For King and Country

Joel and Luke Smallbone are the Grammy award winning recording duo, For King and Country. In the last few years, the singing brothers have used their music to celebrate the value of women and to challenge men to be chivalrous in how they love.

That message is the foundation of a hit song and their book Priceless: She's Worth Fighting For, in stores now. There is also a movie that will be in theaters Oct. 14. Joel stars in the film and Luke serves as the film's executive producer.

The "priceless" theme also resonates for the duo as they watch the deadly racial unrest that has erupted in several cities following police shootings. The singer-song writers shared their hearts in a recent conversation on Studio 5.

"I feel like it's been pent up for a number of years. I don't think this is something that has just happened in the last few years," Luke said.

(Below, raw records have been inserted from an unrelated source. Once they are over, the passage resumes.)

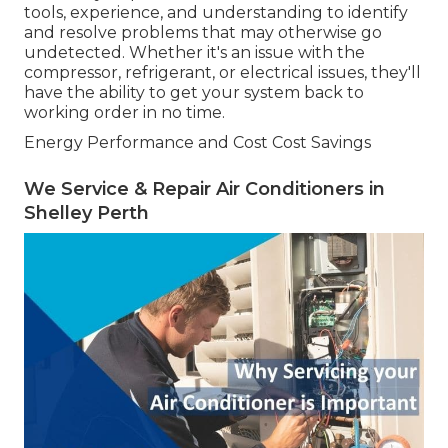
tools, experience, and understanding to identify
and resolve problems that may otherwise go
undetected. Whether it's an issue with the
compressor, refrigerant, or electrical issues, they'll
have the ability to get your system back to
working order in no time.
Energy Performance and Cost Cost Savings
We Service & Repair Air Conditioners in
Shelley Perth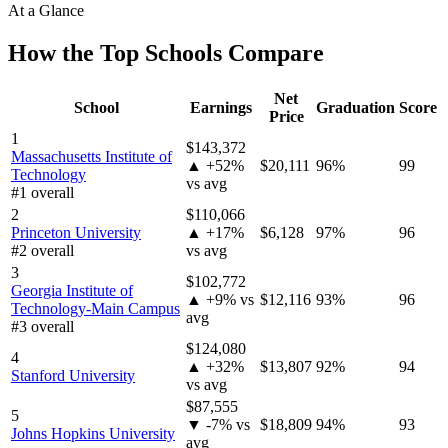
At a Glance
How the Top Schools Compare
Net
School
Earnings
Graduation
Score
Price
1
$143,372
Massachusetts Institute of
▲ +52%
$20,111
96%
99
Technology
vs avg
#1 overall
2
$110,066
Princeton University
▲ +17%
$6,128
97%
96
#2 overall
vs avg
3
$102,772
Georgia Institute of
▲ +9% vs
$12,116
93%
96
Technology-Main Campus
avg
#3 overall
$124,080
4
▲ +32%
$13,807
92%
94
Stanford University
vs avg
$87,555
5
▼ -7% vs
$18,809
94%
93
Johns Hopkins University
avg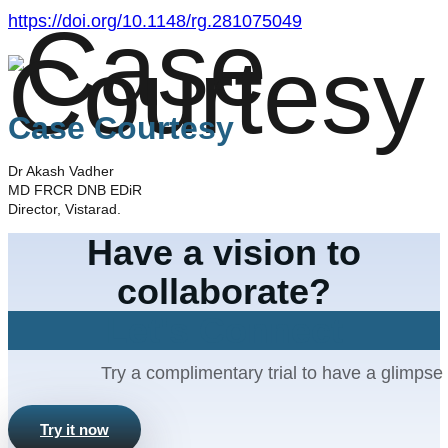
https://doi.org/10.1148/rg.281075049
Case Courtesy
Dr Akash Vadher
MD FRCR DNB EDiR
Director, Vistarad.
Have a vision to
collaborate?
Let's Connect
Try a complimentary trial to have a glimpse 
Try it now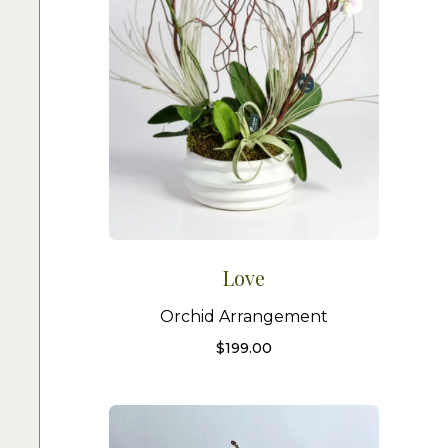
Love
Orchid Arrangement
$
199.00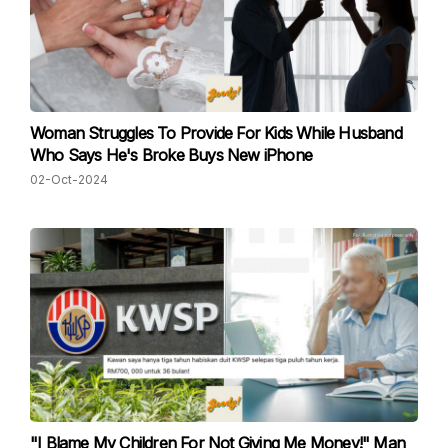
Woman Struggles To Provide For Kids While Husband
Who Says He's Broke Buys New iPhone
02-Oct-2024
"I Blame My Children For Not Giving Me Money!" Man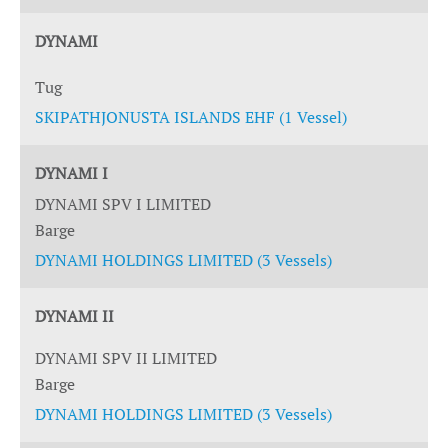
DYNAMI
Tug
SKIPATHJONUSTA ISLANDS EHF (1 Vessel)
DYNAMI I
DYNAMI SPV I LIMITED
Barge
DYNAMI HOLDINGS LIMITED (3 Vessels)
DYNAMI II
DYNAMI SPV II LIMITED
Barge
DYNAMI HOLDINGS LIMITED (3 Vessels)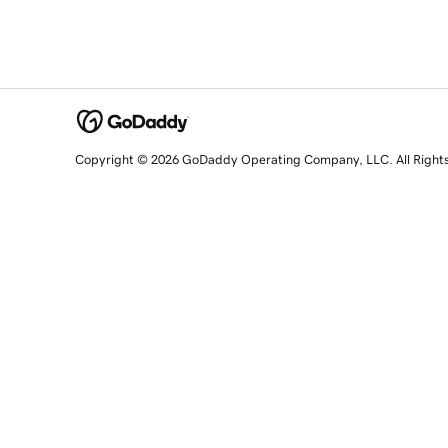
Copyright © 2026 GoDaddy Operating Company, LLC. All Right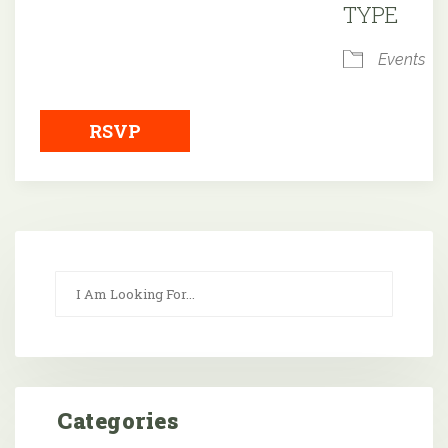
TYPE
Events
RSVP
Categories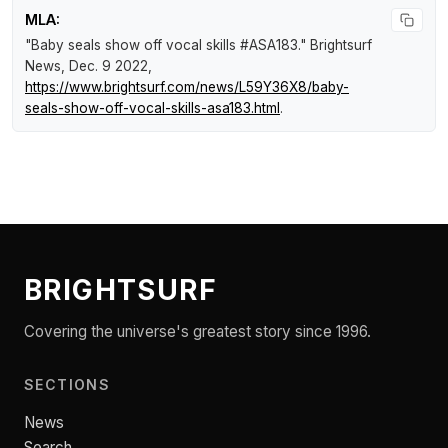
MLA:
"Baby seals show off vocal skills #ASA183."
Brightsurf
News
, Dec. 9 2022,
https://www.brightsurf.com/news/L59Y36X8/baby-
seals-show-off-vocal-skills-asa183.html
.
BRIGHTSURF
Covering the universe's greatest story since 1996.
SECTIONS
News
Search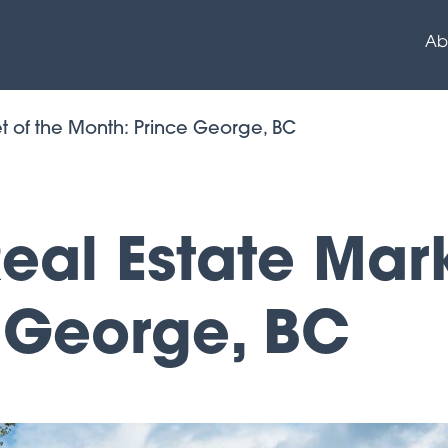
Ab
t of the Month: Prince George, BC
al Estate Mark
 George, BC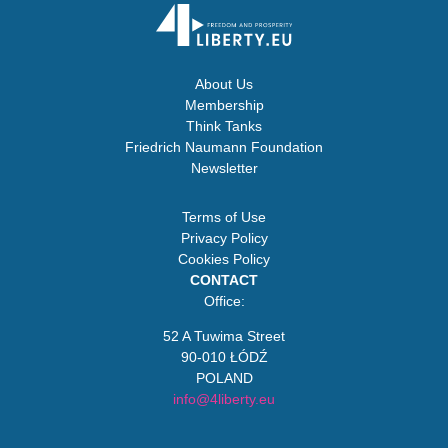
About Us
Membership
Think Tanks
Friedrich Naumann Foundation
Newsletter
Terms of Use
Privacy Policy
Cookies Policy
CONTACT
Office:
52 A Tuwima Street
90-010 ŁÓDŹ
POLAND
info@4liberty.eu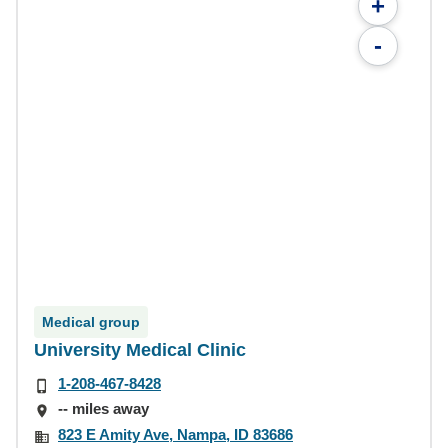
+
-
Medical group
University Medical Clinic
1-208-467-8428
-- miles away
823 E Amity Ave, Nampa, ID 83686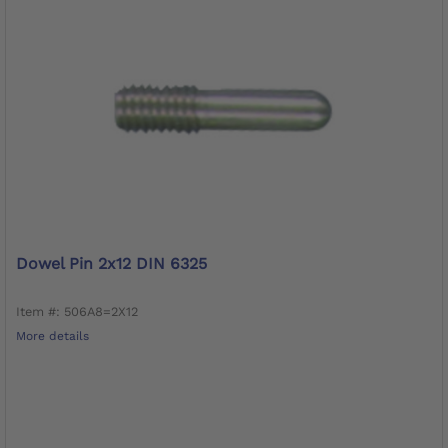
Dowel Pin 2x12 DIN 6325
Item #: 506A8=2X12
More details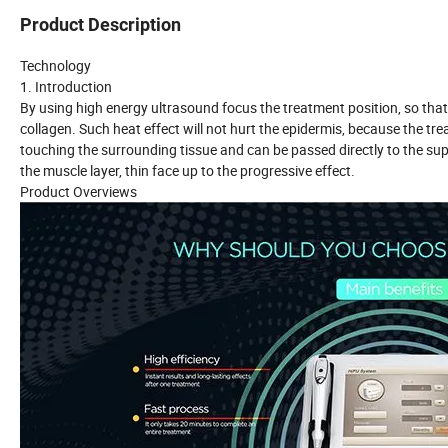
Product Description
Technology
1. Introduction
By using high energy ultrasound focus the treatment position, so that 
collagen. Such heat effect will not hurt the epidermis, because the tr
touching the surrounding tissue and can be passed directly to the sup
the muscle layer, thin face up to the progressive effect.
Product Overviews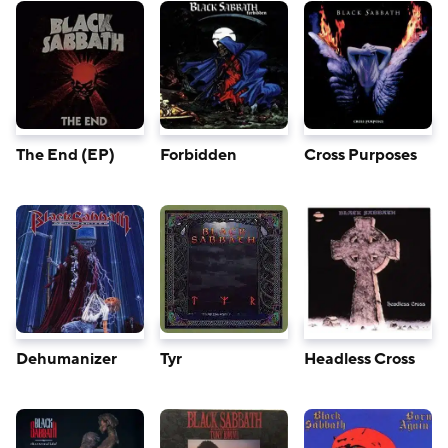
The End (EP)
Forbidden
Cross Purposes
Dehumanizer
Tyr
Headless Cross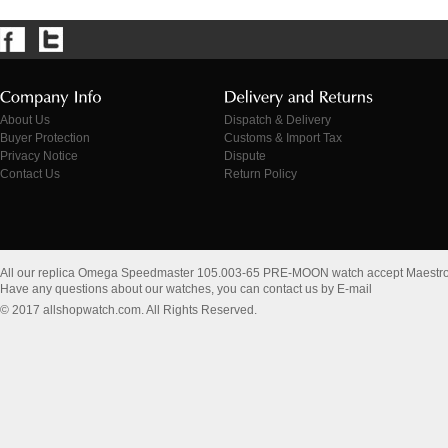
About Us
Dispatch & Delivery
Buyer Protection
Customs & Import Tax
Privacy Notice
Dispute
Contact Us
Return Policy
All our replica Omega Speedmaster 105.003-65 PRE-MOON watch accept Maestr
Have any questions about our watches, you can contact us by E-mail
© 2017 allshopwatch.com. All Rights Reserved.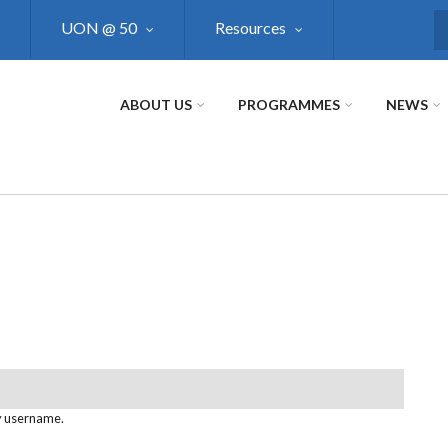
UON @ 50
Resources
S
ABOUT US
PROGRAMMES
NEWS
y username.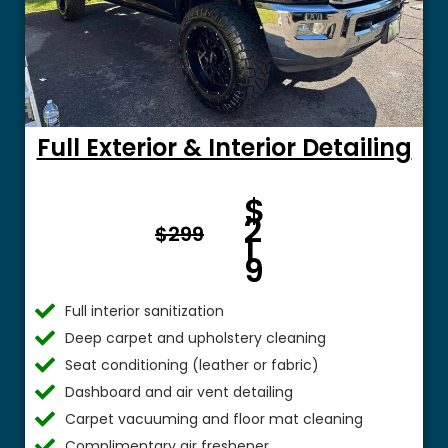
Full Exterior & Interior Detailing
Fro
$
m $
2
$299
1
9
Full interior sanitization
Deep carpet and upholstery cleaning
Seat conditioning (leather or fabric)
Dashboard and air vent detailing
Carpet vacuuming and floor mat cleaning
Complimentary air freshener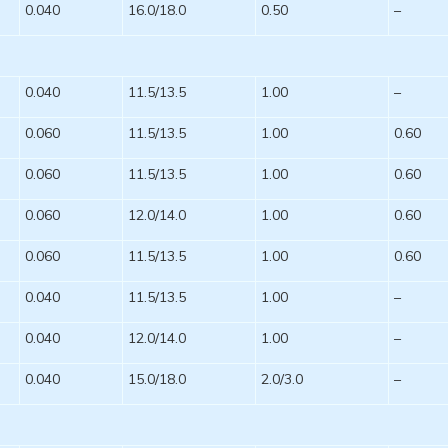
0.040
16.0/18.0
0.50
–
0.040
11.5/13.5
1.00
–
0.060
11.5/13.5
1.00
0.60
0.060
11.5/13.5
1.00
0.60
0.060
12.0/14.0
1.00
0.60
0.060
11.5/13.5
1.00
0.60
0.040
11.5/13.5
1.00
–
0.040
12.0/14.0
1.00
–
0.040
15.0/18.0
2.0/3.0
–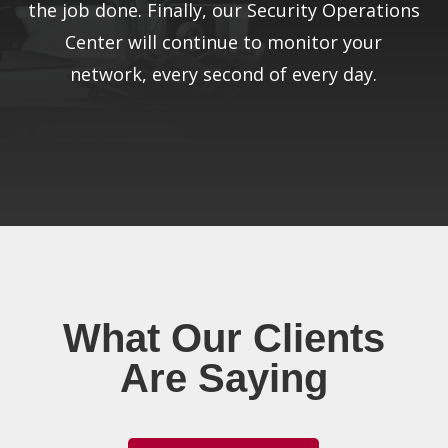
the job done. Finally, our Security Operations
Center will continue to monitor your
network, every second of every day.
What Our Clients
Are Saying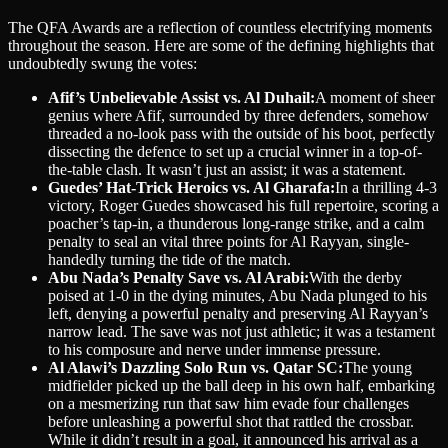
The QFA Awards are a reflection of countless electrifying moments
throughout the season. Here are some of the defining highlights that
undoubtedly swung the votes:
Afif’s Unbelievable Assist vs. Al Duhail:
A moment of sheer
genius where Afif, surrounded by three defenders, somehow
threaded a no-look pass with the outside of his boot, perfectly
dissecting the defence to set up a crucial winner in a top-of-
the-table clash. It wasn’t just an assist; it was a statement.
Guedes’ Hat-Trick Heroics vs. Al Gharafa:
In a thrilling 4-3
victory, Roger Guedes showcased his full repertoire, scoring a
poacher’s tap-in, a thunderous long-range strike, and a calm
penalty to seal an vital three points for Al Rayyan, single-
handedly turning the tide of the match.
Abu Nada’s Penalty Save vs. Al Arabi:
With the derby
poised at 1-0 in the dying minutes, Abu Nada plunged to his
left, denying a powerful penalty and preserving Al Rayyan’s
narrow lead. The save was not just athletic; it was a testament
to his composure and nerve under immense pressure.
Al Alawi’s Dazzling Solo Run vs. Qatar SC:
The young
midfielder picked up the ball deep in his own half, embarking
on a mesmerizing run that saw him evade four challenges
before unleashing a powerful shot that rattled the crossbar.
While it didn’t result in a goal, it announced his arrival as a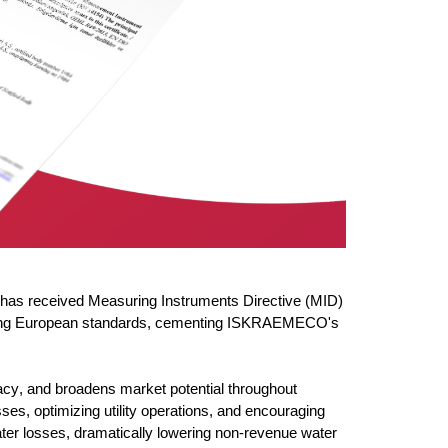
has received Measuring Instruments Directive (MID)
manding European standards, cementing ISKRAEMECO's
cy, and broadens market potential throughout
osses,
optimizing
utility operations, and encouraging
water losses, dramatically lowering non-revenue wa
ter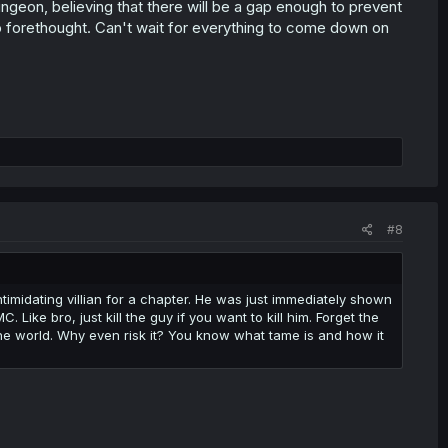
geon, believing that there will be a gap enough to prevent
o forethought. Can't wait for everything to come down on
#8
timidating villian for a chapter. He was just immediately shown
Like bro, just kill the guy if you want to kill him. Forget the
he world. Why even risk it? You know what tame is and how it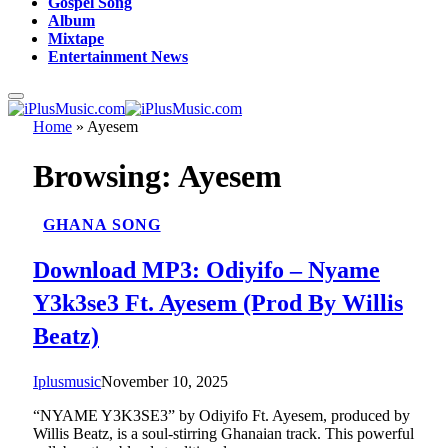
Gospel Song
Album
Mixtape
Entertainment News
Home
»
Ayesem
Browsing:
Ayesem
GHANA SONG
Download MP3: Odiyifo – Nyame
Y3k3se3 Ft. Ayesem (Prod By Willis
Beatz)
Iplusmusic
November 10, 2025
“NYAME Y3K3SE3” by Odiyifo Ft. Ayesem, produced by
Willis Beatz, is a soul-stirring Ghanaian track. This powerful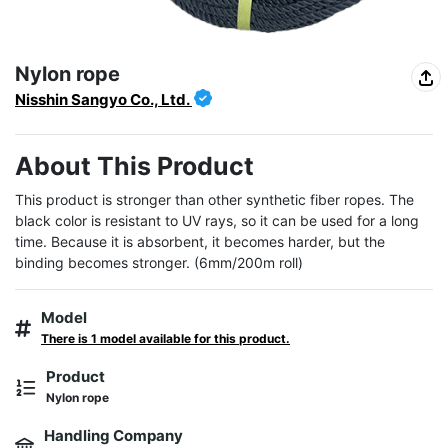
Nylon rope
Nisshin Sangyo Co., Ltd.
About This Product
This product is stronger than other synthetic fiber ropes. The 
black color is resistant to UV rays, so it can be used for a long 
time. Because it is absorbent, it becomes harder, but the 
binding becomes stronger. (6mm/200m roll)
Model
There is 1 model available for this product.
Product
Nylon rope
Handling Company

Luke suggested a simple way to begin to heal the national heartbreak.

"When you look at the racial tensions that we have, I think both sides of the coin in all of diversity have to do things to intentionally reach across the aisle," he said.

The Australian-born music makers reach across the aisle in their music. They partnered with hip-hop recording artist Lecrae on his ground-breaking album "Anomaly." And they regularly team with KB, another rap artist on Lecrae's Reach Records label.

Luke and Joel were on tour with KB in July when racial tensions exploded with police-involved shootings in Minnesota, Louisiana, and Dallas, Texas.

Joel recalled spending hours discussing issues of race with KB.

"I left mournful about the realities of the men who passed away, and I left hopeful because I see the black men who passed and I see the police officers who had passed as a wakeup call, and as martyrs to reconnect, to restart and to kick start this conversation in America," Joel said.

As we sit on the heels of yet another round of racially charged protests and violence," Joel added, "If we could just put our arms around each other and not be frightened by a country or a skin color, or anything else, but really love the individual ... what greatness could be ahead of America."